Regardless, playing video games, doing drugs, looking dishevelled and being over weight are all visible signs of some kind of internal disorder. Most people don't wear their disorder visibly, they either learn to hide it or it doesn't reveal itself physically. In this episode it's like the signs are treated as a good sign - of creativity.


A high percentage of high elo League of Legends players are 16-25. Pro players average age is like 22. Not necessarily because younger people are better but just because they grew up playing the game and have lots of spare time on their hands.

Imagine if someone played chess for years and were still at the lowest rank you can reasonably sink to. You would think that person has a learning disability.

It doesn't add up that someone that went to MIT in physics, something that correlates well to logically consistent thinking, would be this bad. He must have declined from drug use, a mental disorder, sleep deprivation.


You need both micro and macro in Leauge for sure. Depening on the hero/champ being played.


"it is actually shocking that SBF was unable to rank higher than the Bronze or Silver league after years of regular play" ouch... author certainly does not play league of legends. ladder is broken, you are always at the mercy of riot's matchmaking. there was a reddit post appropriately criticizing it and received around 8k upvotes - mods deleted it. even if you completely MinMax everything to climb (which gets quite tedious and boring) - actually climbing takes ridiculous amounts of time. and it's time sensitive - folks that play around 5AM could easily give Faker a run for his money, folks that supposedly are bronzies (I call them robo smurfs). turn the same game on when the school ends and the amounts of stupidity are overwhelming. and the older account is - the worse it gets. at the time I was placed in bronze - won a local tournament full with diamonds, masters and even couple challengers. and the game itself is mistake driven - gold differs from diamond by a single mistake that diamond player never lets go.


Sounds like you are mad about being in Bronze where you belong


yeah, suck a d*ck kys or whatever you expect me to say. I've been in plat too multiple times but then it gets really really boring


Must be quite boring indeed when you lose every single game after paying for the 20th boost to plat. :(


I don't think League is a popular game in that demographic. I see it as a old man/woman game now, like counter strike


Do you have any data to back that up? Do you not understand that the lowest ranked players on the server are going to disproportionately include children that are bad?


https://www.statista.com/statistics/1018224/league-of-legend... https://theglobalgaming.com/lol/average-age-player

According to that data, most players are between 18 and 34 years old, with children and teens being only 12% of the demographics.


That is impossible to believe.
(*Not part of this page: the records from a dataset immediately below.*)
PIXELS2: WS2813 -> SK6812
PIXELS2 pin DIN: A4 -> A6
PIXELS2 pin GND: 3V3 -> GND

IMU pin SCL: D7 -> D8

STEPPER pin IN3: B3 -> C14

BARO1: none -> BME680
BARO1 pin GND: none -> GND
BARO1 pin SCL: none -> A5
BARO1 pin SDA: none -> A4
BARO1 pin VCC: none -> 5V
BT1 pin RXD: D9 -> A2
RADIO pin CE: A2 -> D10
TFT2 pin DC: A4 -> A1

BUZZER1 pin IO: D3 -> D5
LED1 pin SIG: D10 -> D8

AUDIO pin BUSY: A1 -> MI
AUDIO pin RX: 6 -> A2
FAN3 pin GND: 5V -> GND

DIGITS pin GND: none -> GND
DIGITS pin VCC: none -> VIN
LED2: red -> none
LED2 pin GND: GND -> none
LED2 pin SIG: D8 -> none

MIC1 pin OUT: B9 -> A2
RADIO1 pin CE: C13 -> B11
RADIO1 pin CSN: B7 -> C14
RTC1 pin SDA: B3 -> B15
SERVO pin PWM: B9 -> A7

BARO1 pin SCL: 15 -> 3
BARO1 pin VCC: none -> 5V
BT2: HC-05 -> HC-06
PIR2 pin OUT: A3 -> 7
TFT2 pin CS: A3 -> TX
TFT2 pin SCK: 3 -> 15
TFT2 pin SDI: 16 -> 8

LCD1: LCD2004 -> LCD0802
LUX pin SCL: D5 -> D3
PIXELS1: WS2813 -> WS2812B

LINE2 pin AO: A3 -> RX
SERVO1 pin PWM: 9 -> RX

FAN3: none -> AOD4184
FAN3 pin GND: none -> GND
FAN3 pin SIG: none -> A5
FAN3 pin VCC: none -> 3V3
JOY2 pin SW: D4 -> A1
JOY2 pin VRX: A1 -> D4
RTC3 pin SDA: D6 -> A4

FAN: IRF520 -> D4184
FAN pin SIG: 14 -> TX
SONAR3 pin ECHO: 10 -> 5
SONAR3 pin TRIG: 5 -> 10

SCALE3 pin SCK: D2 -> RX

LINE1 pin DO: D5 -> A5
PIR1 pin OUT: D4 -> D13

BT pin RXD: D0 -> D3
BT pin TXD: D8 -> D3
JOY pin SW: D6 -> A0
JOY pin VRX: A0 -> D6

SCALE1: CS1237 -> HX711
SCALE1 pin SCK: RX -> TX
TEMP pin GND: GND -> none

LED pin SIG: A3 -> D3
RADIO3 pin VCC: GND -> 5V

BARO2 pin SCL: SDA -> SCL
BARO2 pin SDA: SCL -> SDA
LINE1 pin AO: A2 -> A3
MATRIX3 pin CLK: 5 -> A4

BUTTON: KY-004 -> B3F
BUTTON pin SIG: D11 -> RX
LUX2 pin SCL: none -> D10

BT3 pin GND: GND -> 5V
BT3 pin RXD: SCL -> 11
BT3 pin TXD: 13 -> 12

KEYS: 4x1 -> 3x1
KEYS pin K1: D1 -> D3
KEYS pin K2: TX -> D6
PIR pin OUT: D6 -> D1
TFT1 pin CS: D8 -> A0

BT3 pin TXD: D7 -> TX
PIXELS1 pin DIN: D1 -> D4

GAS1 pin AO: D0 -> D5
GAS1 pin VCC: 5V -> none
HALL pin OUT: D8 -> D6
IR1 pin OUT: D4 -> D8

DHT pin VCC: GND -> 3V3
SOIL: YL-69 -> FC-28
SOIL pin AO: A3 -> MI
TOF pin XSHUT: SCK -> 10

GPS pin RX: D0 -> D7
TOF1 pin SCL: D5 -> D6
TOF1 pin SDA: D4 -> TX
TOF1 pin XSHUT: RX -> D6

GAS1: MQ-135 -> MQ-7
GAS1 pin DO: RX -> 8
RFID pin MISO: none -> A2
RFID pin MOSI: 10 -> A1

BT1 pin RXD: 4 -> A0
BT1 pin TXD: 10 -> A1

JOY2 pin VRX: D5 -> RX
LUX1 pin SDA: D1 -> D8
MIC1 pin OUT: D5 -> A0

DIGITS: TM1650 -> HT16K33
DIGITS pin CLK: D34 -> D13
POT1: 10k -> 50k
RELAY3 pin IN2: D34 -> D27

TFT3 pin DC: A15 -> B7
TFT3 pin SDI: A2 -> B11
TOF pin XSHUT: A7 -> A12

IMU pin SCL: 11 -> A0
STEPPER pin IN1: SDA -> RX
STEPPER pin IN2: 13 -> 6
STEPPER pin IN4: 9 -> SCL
Teens AND children only add up to 12%. No lol. The average age of league of legends pro is 22. None of them starting playing the game after 18. It makes no sense.

Then I already pointed out that the rank SBF was in is populated with the worst players, which is more likely to be children that dont have a fully developed brain.


Eh, I'd expect the obsessive 12 year olds to beat the 30 year old with a job every single time.